Directions: Here are the records. Print them all exactly.

Working data:
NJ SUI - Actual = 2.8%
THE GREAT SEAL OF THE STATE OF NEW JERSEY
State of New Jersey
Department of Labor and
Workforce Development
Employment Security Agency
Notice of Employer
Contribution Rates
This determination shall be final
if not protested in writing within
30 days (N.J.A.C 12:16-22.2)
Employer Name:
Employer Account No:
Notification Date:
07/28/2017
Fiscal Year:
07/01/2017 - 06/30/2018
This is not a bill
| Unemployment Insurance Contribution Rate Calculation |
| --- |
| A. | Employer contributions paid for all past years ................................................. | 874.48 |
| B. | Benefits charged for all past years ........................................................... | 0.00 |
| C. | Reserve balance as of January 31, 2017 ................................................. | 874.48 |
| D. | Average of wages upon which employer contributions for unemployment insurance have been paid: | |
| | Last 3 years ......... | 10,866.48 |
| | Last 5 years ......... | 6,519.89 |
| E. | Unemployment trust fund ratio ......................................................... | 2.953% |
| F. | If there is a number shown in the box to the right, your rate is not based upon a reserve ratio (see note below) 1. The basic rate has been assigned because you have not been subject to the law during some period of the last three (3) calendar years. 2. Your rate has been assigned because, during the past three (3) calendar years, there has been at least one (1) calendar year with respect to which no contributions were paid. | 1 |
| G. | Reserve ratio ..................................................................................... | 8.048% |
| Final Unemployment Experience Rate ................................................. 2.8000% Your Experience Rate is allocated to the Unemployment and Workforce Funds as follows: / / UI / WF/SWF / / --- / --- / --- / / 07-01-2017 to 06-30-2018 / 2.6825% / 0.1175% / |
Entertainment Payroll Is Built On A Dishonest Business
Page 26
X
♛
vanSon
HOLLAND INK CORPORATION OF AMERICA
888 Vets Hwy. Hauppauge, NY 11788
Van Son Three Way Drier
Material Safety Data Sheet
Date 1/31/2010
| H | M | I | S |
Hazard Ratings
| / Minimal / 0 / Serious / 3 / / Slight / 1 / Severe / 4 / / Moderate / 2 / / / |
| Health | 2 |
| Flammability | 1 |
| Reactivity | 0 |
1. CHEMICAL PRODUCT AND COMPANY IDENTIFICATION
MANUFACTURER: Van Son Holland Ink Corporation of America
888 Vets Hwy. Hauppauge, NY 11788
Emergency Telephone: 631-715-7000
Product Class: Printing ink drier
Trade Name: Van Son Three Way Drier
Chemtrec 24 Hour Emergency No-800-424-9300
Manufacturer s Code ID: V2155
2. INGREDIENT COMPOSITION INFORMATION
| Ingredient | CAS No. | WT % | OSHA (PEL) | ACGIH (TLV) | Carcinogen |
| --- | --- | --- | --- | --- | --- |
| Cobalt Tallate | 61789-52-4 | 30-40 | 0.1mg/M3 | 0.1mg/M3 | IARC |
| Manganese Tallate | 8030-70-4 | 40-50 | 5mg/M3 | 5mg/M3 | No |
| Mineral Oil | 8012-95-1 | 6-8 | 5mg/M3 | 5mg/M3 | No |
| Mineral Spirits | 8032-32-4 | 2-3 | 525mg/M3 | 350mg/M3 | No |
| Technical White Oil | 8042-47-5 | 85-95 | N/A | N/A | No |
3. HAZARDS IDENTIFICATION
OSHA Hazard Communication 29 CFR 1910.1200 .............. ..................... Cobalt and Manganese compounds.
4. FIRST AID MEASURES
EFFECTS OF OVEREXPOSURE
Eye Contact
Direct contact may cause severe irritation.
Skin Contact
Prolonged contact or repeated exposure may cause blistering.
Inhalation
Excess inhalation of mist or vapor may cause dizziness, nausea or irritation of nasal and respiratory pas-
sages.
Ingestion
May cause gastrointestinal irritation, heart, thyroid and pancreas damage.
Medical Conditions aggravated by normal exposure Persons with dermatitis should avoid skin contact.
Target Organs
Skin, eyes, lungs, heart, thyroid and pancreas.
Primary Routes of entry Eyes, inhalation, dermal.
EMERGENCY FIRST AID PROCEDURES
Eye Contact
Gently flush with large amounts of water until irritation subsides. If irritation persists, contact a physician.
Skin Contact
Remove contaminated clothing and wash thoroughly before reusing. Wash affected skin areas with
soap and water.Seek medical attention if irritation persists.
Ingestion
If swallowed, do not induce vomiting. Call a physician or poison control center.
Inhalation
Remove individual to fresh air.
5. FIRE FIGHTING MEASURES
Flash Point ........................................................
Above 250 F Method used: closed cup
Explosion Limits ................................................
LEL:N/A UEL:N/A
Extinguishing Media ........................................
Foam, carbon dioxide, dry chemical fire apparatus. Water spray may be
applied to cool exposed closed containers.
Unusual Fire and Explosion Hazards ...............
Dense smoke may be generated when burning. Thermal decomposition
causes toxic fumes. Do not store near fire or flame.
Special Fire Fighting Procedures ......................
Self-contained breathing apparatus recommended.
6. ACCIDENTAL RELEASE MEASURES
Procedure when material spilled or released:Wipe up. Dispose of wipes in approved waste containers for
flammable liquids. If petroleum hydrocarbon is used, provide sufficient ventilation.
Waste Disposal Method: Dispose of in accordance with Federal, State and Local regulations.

Answer below:
NJ SUI - Actual = 2.8%
THE GREAT SEAL OF THE STATE OF NEW JERSEY
State of New Jersey
Department of Labor and
Workforce Development
Employment Security Agency
Notice of Employer
Contribution Rates
This determination shall be final
if not protested in writing within
30 days (N.J.A.C 12:16-22.2)
Employer Name:
Employer Account No:
Notification Date:
07/28/2017
Fiscal Year:
07/01/2017 - 06/30/2018
This is not a bill
| Unemployment Insurance Contribution Rate Calculation |
| --- |
| A. | Employer contributions paid for all past years ................................................. | 874.48 |
| B. | Benefits charged for all past years ........................................................... | 0.00 |
| C. | Reserve balance as of January 31, 2017 ................................................. | 874.48 |
| D. | Average of wages upon which employer contributions for unemployment insurance have been paid: | |
| | Last 3 years ......... | 10,866.48 |
| | Last 5 years ......... | 6,519.89 |
| E. | Unemployment trust fund ratio ......................................................... | 2.953% |
| F. | If there is a number shown in the box to the right, your rate is not based upon a reserve ratio (see note below) 1. The basic rate has been assigned because you have not been subject to the law during some period of the last three (3) calendar years. 2. Your rate has been assigned because, during the past three (3) calendar years, there has been at least one (1) calendar year with respect to which no contributions were paid. | 1 |
| G. | Reserve ratio ..................................................................................... | 8.048% |
| Final Unemployment Experience Rate ................................................. 2.8000% Your Experience Rate is allocated to the Unemployment and Workforce Funds as follows: / / UI / WF/SWF / / --- / --- / --- / / 07-01-2017 to 06-30-2018 / 2.6825% / 0.1175% / |
Entertainment Payroll Is Built On A Dishonest Business
Page 26
X
♛
vanSon
HOLLAND INK CORPORATION OF AMERICA
888 Vets Hwy. Hauppauge, NY 11788
Van Son Three Way Drier
Material Safety Data Sheet
Date 1/31/2010
| H | M | I | S |
Hazard Ratings
| / Minimal / 0 / Serious / 3 / / Slight / 1 / Severe / 4 / / Moderate / 2 / / / |
| Health | 2 |
| Flammability | 1 |
| Reactivity | 0 |
1. CHEMICAL PRODUCT AND COMPANY IDENTIFICATION
MANUFACTURER: Van Son Holland Ink Corporation of America
888 Vets Hwy. Hauppauge, NY 11788
Emergency Telephone: 631-715-7000
Product Class: Printing ink drier
Trade Name: Van Son Three Way Drier
Chemtrec 24 Hour Emergency No-800-424-9300
Manufacturer s Code ID: V2155
2. INGREDIENT COMPOSITION INFORMATION
| Ingredient | CAS No. | WT % | OSHA (PEL) | ACGIH (TLV) | Carcinogen |
| --- | --- | --- | --- | --- | --- |
| Cobalt Tallate | 61789-52-4 | 30-40 | 0.1mg/M3 | 0.1mg/M3 | IARC |
| Manganese Tallate | 8030-70-4 | 40-50 | 5mg/M3 | 5mg/M3 | No |
| Mineral Oil | 8012-95-1 | 6-8 | 5mg/M3 | 5mg/M3 | No |
| Mineral Spirits | 8032-32-4 | 2-3 | 525mg/M3 | 350mg/M3 | No |
| Technical White Oil | 8042-47-5 | 85-95 | N/A | N/A | No |
3. HAZARDS IDENTIFICATION
OSHA Hazard Communication 29 CFR 1910.1200 .............. ..................... Cobalt and Manganese compounds.
4. FIRST AID MEASURES
EFFECTS OF OVEREXPOSURE
Eye Contact
Direct contact may cause severe irritation.
Skin Contact
Prolonged contact or repeated exposure may cause blistering.
Inhalation
Excess inhalation of mist or vapor may cause dizziness, nausea or irritation of nasal and respiratory pas-
sages.
Ingestion
May cause gastrointestinal irritation, heart, thyroid and pancreas damage.
Medical Conditions aggravated by normal exposure Persons with dermatitis should avoid skin contact.
Target Organs
Skin, eyes, lungs, heart, thyroid and pancreas.
Primary Routes of entry Eyes, inhalation, dermal.
EMERGENCY FIRST AID PROCEDURES
Eye Contact
Gently flush with large amounts of water until irritation subsides. If irritation persists, contact a physician.
Skin Contact
Remove contaminated clothing and wash thoroughly before reusing. Wash affected skin areas with
soap and water.Seek medical attention if irritation persists.
Ingestion
If swallowed, do not induce vomiting. Call a physician or poison control center.
Inhalation
Remove individual to fresh air.
5. FIRE FIGHTING MEASURES
Flash Point ........................................................
Above 250 F Method used: closed cup
Explosion Limits ................................................
LEL:N/A UEL:N/A
Extinguishing Media ........................................
Foam, carbon dioxide, dry chemical fire apparatus. Water spray may be
applied to cool exposed closed containers.
Unusual Fire and Explosion Hazards ...............
Dense smoke may be generated when burning. Thermal decomposition
causes toxic fumes. Do not store near fire or flame.
Special Fire Fighting Procedures ......................
Self-contained breathing apparatus recommended.
6. ACCIDENTAL RELEASE MEASURES
Procedure when material spilled or released:Wipe up. Dispose of wipes in approved waste containers for
flammable liquids. If petroleum hydrocarbon is used, provide sufficient ventilation.
Waste Disposal Method: Dispose of in accordance with Federal, State and Local regulations.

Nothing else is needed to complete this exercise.